Design details have been worked out for individual vessels
of as much as 1000 tons per day, as well as gravity pressure
vessels as large as one meter in diameter. Given the commercial
considerations in the central states of the USA, the minimum
size commercial facility should have a capacity of not less
than 400 tons per day (ignoring the weight of water in the
raw material). In the event ethanol as the primary base load
product does not enjoy legislative use requirement which impacts
the sale value, a privately funded viable commercial facility
marketing ethanol at commercial gasoline wholesale prices
would have to be between 800 and 1200 tons organic raw materials
per day. Commercial facilities would involve at least two
gravity pressure vessels or more depending on the client needs
and the annual peak average twenty four hour -- two day loading.

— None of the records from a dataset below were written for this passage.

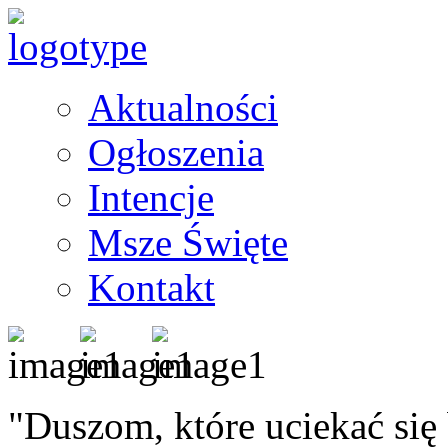
Aktualności
Ogłoszenia
Intencje
Msze Święte
Kontakt
"Duszom, które uciekać się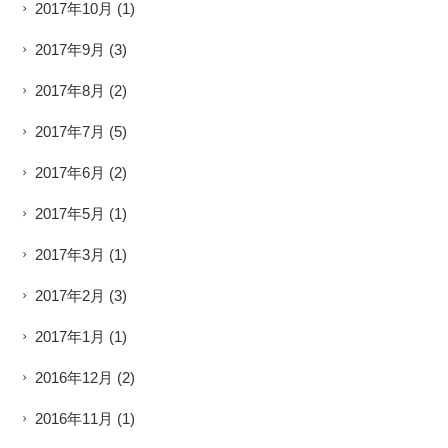
2017年10月
(1)
2017年9月
(3)
2017年8月
(2)
2017年7月
(5)
2017年6月
(2)
2017年5月
(1)
2017年3月
(1)
2017年2月
(3)
2017年1月
(1)
2016年12月
(2)
2016年11月
(1)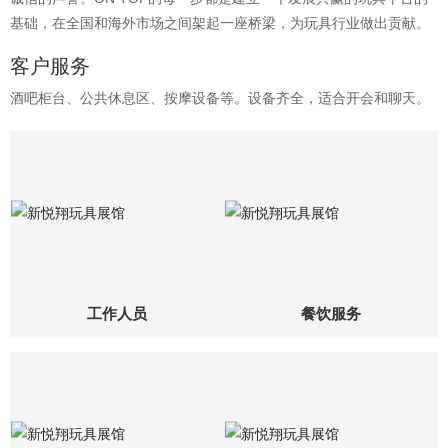
基础，在全国和海外市场之间架起一座桥梁，为玩具行业做出贡献。
客户服务
酒吧柜台、公共休息区、按摩设备等。设备齐全，适合开会和聊天。
工作人员
餐饮服务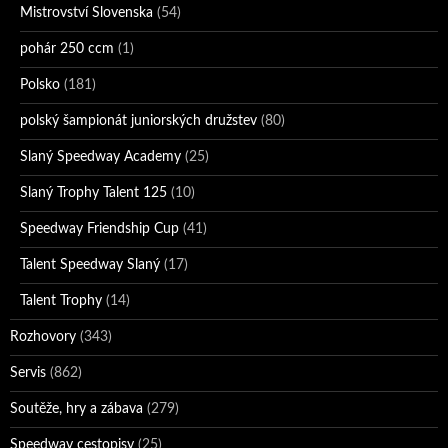
Mistrovství Slovenska
(54)
pohár 250 ccm
(1)
Polsko
(181)
polský šampionát juniorských družstev
(80)
Slaný Speedway Academy
(25)
Slaný Trophy Talent 125
(10)
Speedway Friendship Cup
(41)
Talent Speedway Slaný
(17)
Talent Trophy
(14)
Rozhovory
(343)
Servis
(862)
Soutěže, hry a zábava
(279)
Speedway cestopisy
(25)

The depth of the gravity pressure vessel is determined by
a minimum pressure requirement and a minimum heat transfer
area between the downdraft and the updraft.
After the gravity
pressure vessel fluids pass through a clarifier sized to settle
out oxidized metals (2 to 20 microns), dust particles and
calcium salts. If the raw material feed has significant hemi-cellulosic
materials, furfural may be stripped from the solution. The
cleaned saccharides solution then advances to temperature
controls and fermentation. Considerable interest of late has
focused on the technique of "cascade fermentation"
to take maximum advantage of the anticipated mix of saccharides
produced from broad spectrum raw materials. Refractory cellulosic
fibers may be recycled through the gravity pressure vessel,
or separated for enzyme treatment.
Multiple byproducts are anticipated for cost effective removal
including yeasts, urea, acetic acid xylose, glycol, and others
to be removed from the pre-distillation stream and from plant
water directed to wastewater treatment and/or plant recycle.
Any materials that can be extracted will reduce the cost and
degree of difficulty of wastewater treatment, even if the
value of the extracted material in unit value and amount,
is not fully self supported.
The entire process (including wastewater treatment) is closed
without intentional loss of water or product vapors.